Required action: Your task is to transcribe the entries below exactly, from their first line down to the line containing "Đã có Firmware", and to stop there.

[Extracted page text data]
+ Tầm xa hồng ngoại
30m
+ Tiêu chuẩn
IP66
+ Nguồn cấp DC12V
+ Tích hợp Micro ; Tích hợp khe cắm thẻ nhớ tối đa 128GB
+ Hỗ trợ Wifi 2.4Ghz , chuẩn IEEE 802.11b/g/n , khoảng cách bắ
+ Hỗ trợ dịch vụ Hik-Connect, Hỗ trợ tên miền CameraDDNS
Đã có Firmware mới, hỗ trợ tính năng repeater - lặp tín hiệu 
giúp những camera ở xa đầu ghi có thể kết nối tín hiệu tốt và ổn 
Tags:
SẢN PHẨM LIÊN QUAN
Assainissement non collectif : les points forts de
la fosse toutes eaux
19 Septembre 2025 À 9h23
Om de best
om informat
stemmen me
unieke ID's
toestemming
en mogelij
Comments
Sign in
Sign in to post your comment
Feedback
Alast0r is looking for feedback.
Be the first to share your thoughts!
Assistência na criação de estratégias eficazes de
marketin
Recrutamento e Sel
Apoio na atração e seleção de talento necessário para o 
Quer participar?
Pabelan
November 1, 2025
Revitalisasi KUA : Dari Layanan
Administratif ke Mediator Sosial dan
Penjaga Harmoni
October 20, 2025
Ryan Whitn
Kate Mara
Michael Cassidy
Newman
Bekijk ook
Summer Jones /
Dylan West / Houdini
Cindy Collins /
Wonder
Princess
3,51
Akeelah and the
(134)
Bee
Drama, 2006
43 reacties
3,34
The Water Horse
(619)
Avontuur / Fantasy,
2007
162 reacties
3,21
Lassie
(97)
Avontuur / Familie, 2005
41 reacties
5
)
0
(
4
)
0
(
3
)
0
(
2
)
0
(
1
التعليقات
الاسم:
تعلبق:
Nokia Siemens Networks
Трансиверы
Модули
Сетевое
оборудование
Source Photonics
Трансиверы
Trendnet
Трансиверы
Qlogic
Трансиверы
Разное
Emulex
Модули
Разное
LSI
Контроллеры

Expected output:
+ Tầm xa hồng ngoại
30m
+ Tiêu chuẩn
IP66
+ Nguồn cấp DC12V
+ Tích hợp Micro ; Tích hợp khe cắm thẻ nhớ tối đa 128GB
+ Hỗ trợ Wifi 2.4Ghz , chuẩn IEEE 802.11b/g/n , khoảng cách bắ
+ Hỗ trợ dịch vụ Hik-Connect, Hỗ trợ tên miền CameraDDNS
Đã có Firmware mới, hỗ trợ tính năng repeater - lặp tín hiệu 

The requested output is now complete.